The scenario is constructed of multiple scenes each of which contains several slides. The learner selects the version they want, text and photos only or the version with the audio, depending on their internet speed. (for examples see: http://www.tanz.ac.nz/projects_and_achievements/dramatised_scenarios.php)
This provides a range of options for the learner in which they can read, listen and look at visual content all at the same time, which caters effectively to different learning styles and technical constraints.
The audio is the vital ingredient that really brings this tool to life, as a learner is able to hear the drama building in the characters’ voices as the situation develops and interactions rise in intensity. The power in the audio comes from careful scripting and the work of the professional voice actors who are able to deliver the real emotional content of the drama. While there is a cost to using professional voice actors, their professionalism and the speed with which the audio tracks can be laid down, with minimal rehearsal, makes this an economic option. Unlike most video scenarios, these scenarios also provide personal background details, using text, images and audio, those not only fleshes out the characters, but also provide a broader and more detailed context in which the scenario is taking place.
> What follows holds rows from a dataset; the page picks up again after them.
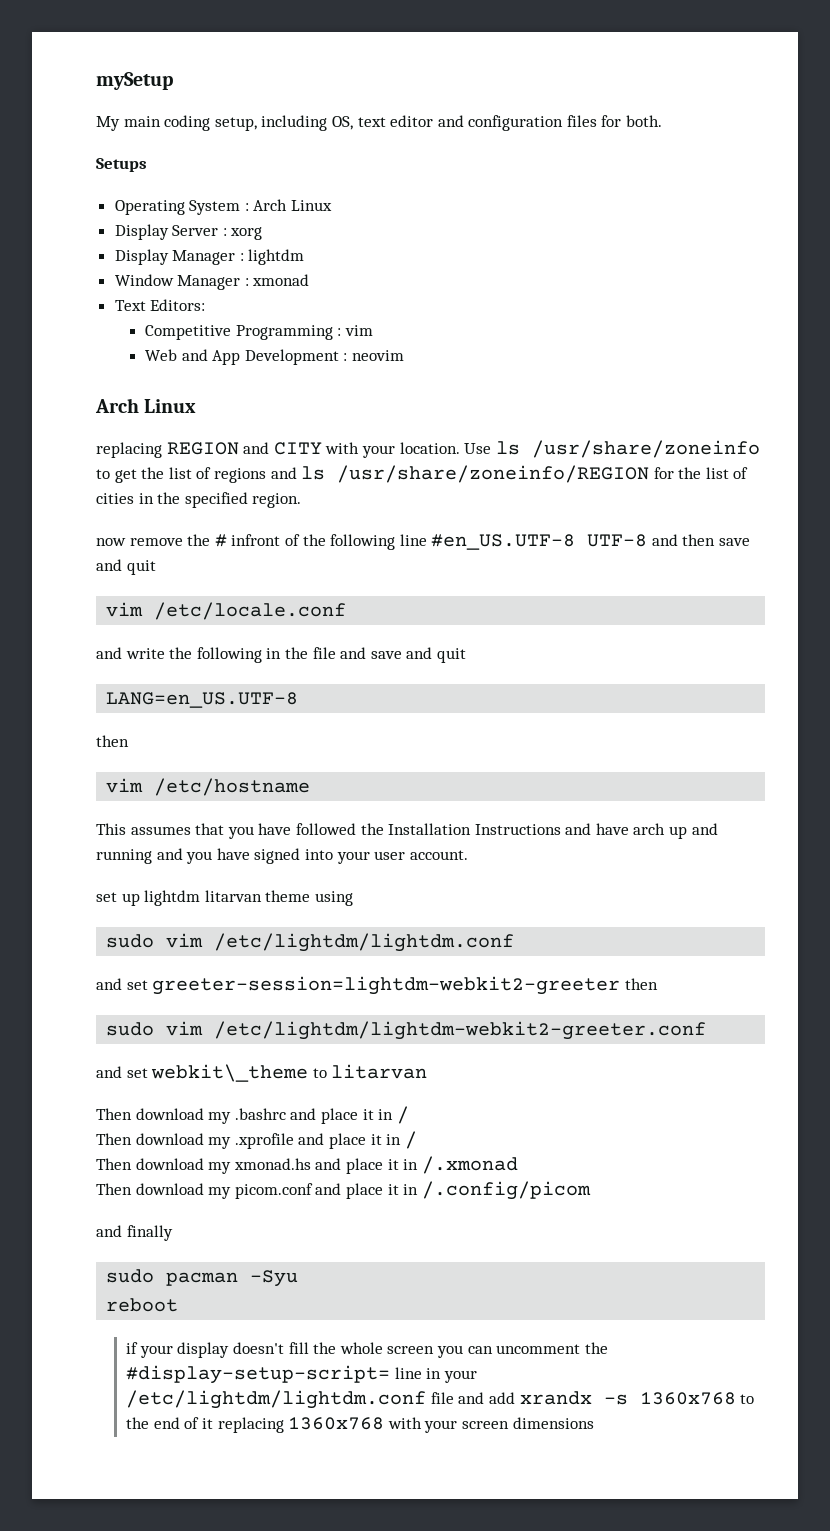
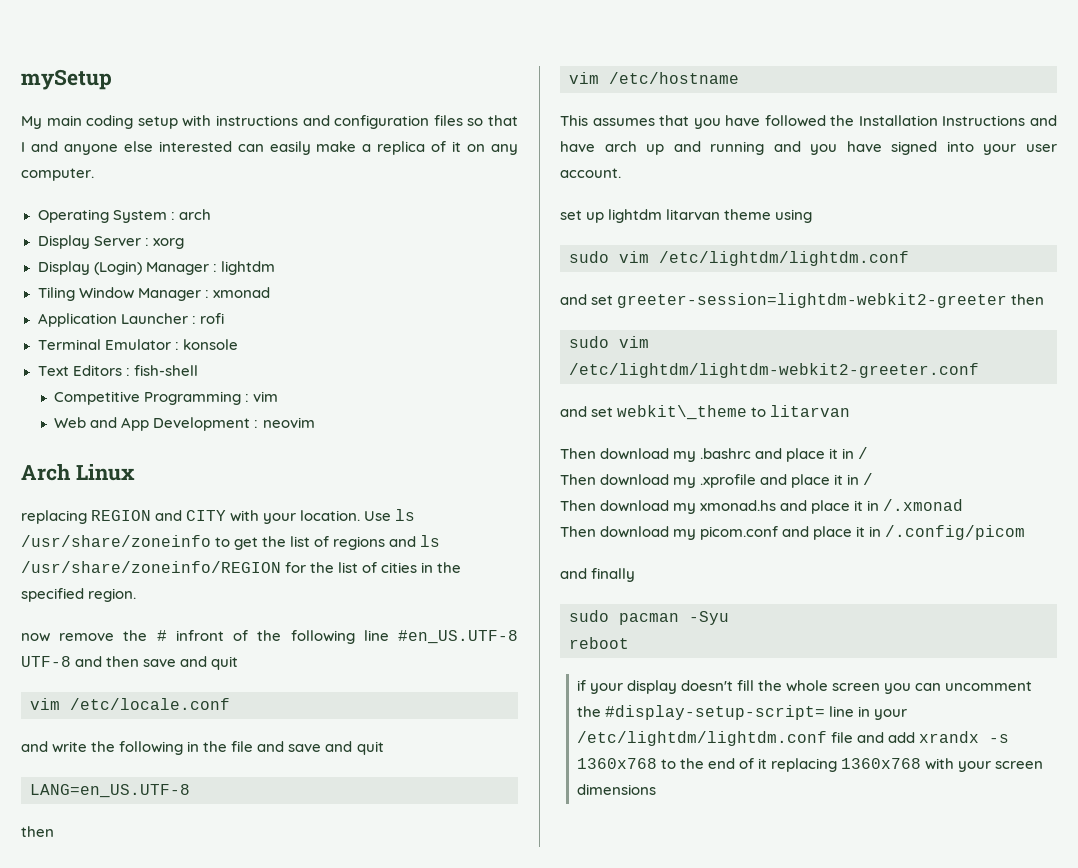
[214,115,663,131] [96,158,147,172] setup, including OS, text editor and configuration files for both. // Setups -> [137,115,519,129] [21,141,518,155] [21,168,94,181] setup with instructions and configuration files so that I and anyone else interested can easily make a replica of it on any computer.
[253,199,333,211] Arch Linux -> [178,209,211,220] arch
(169, 257) none -> [93,261,142,275] (Login)
(305, 257) none -> [37,287,75,301] Tiling
[114,299,206,311] Text Editors: -> [37,313,224,327] [37,339,238,350] [37,365,198,376] Application Launcher : rofi // Terminal Emulator : konsole // Text Editors : fish-shell

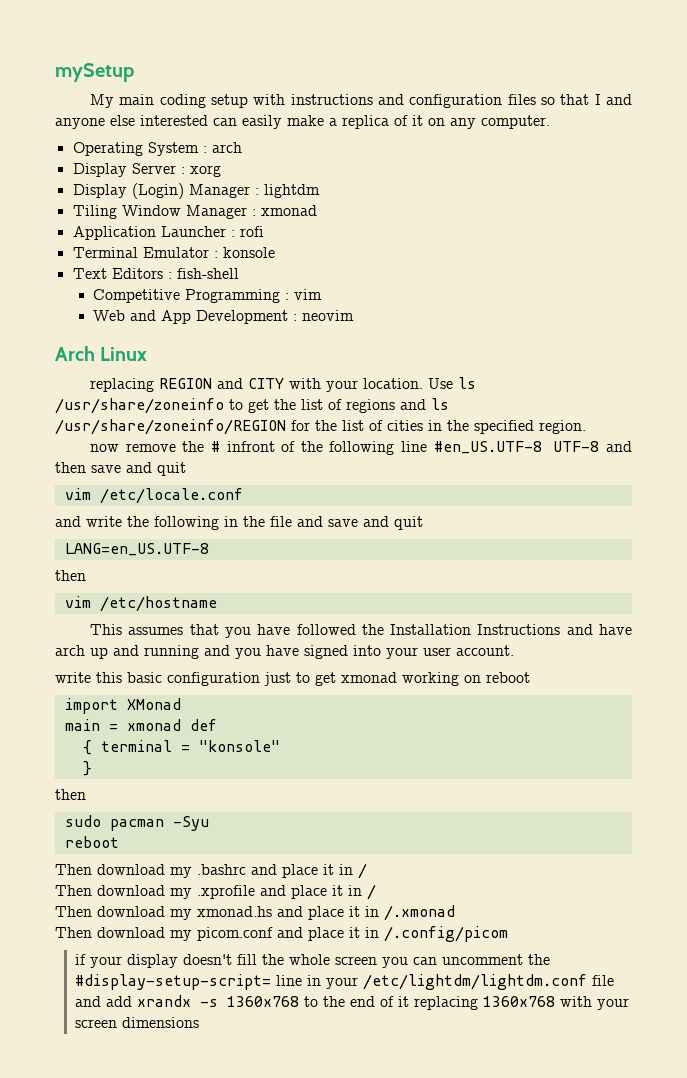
[560,209,813,223] [569,251,909,266] [560,293,1045,308] [569,336,649,348] [569,363,979,378] [560,405,851,420] set up lightdm litarvan theme using // sudo vim /etc/lightdm/lightdm.conf // and set greeter-session=lightdm-webkit2-greeter then // sudo vim /etc/lightdm/lightdm-webkit2-greeter.conf // and set webkit\_theme to litarvan -> [55,672,530,686] [64,698,181,714] [64,719,217,731] [82,740,280,755] [82,761,92,776] [55,789,86,800] [64,815,209,831] [64,836,119,848] write this basic configuration just to get xmonad working on reboot // import XMonad // main = xmonad def // { terminal = "konsole" // } // then // sudo pacman -Syu // reboot
[560,568,636,582] [569,610,729,625] [569,637,629,649] // and finally // sudo pacman -Syu // reboot -> (508, 934) none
The photos primarily set the physical context for the scene and give the learner some of the visual cues that only pictures can provide. Production of the photos offers far more flexibility than video as the actors in the photographs do not have lines or speak. Further, there is no requirement to have trained actors in the photos as most people can be coached to provide a simulation of a role with little fuss or bother. Using totally different people for the audio and the pictures affords even greater flexibility as it reduces the problems of conflicts in availability and other logistics. In fact the scenarios have been created with a wide range of non-professional performers including work colleagues, partners, neighbours, friends and friends of friends. This flexibility extends to being able to use the same photos, but with a different script, to tell a totally different yet utterly believable story.
With digital cameras, acceptable pictures can be obtained in all sorts of circumstances and even without the need for a professional photographer, although using a skilled photographer does produce consistently pleasing results that are colour corrected, balanced and optimised for final use.
These scenarios have been used to tell the story of a wide range of issues including: a work group in a public service ministry who are under stress from interpersonal conflicts: the manager of a cleaning company who summarily dismissed two of her workers for questioning her treatment of a worker’s sick leave entitlement: case studies designed to support vocational tutors and trainers who are required to handle issues of literacy, numeracy and ESOL (English for Speaker of Other Languages) in their teaching/training practice.
They are designed to engage workplace learners with the complexity and infinite variability of human relationships and the dynamics of social groups, whether in the workplace, on the sports field, in the classroom, in a training environment or at home.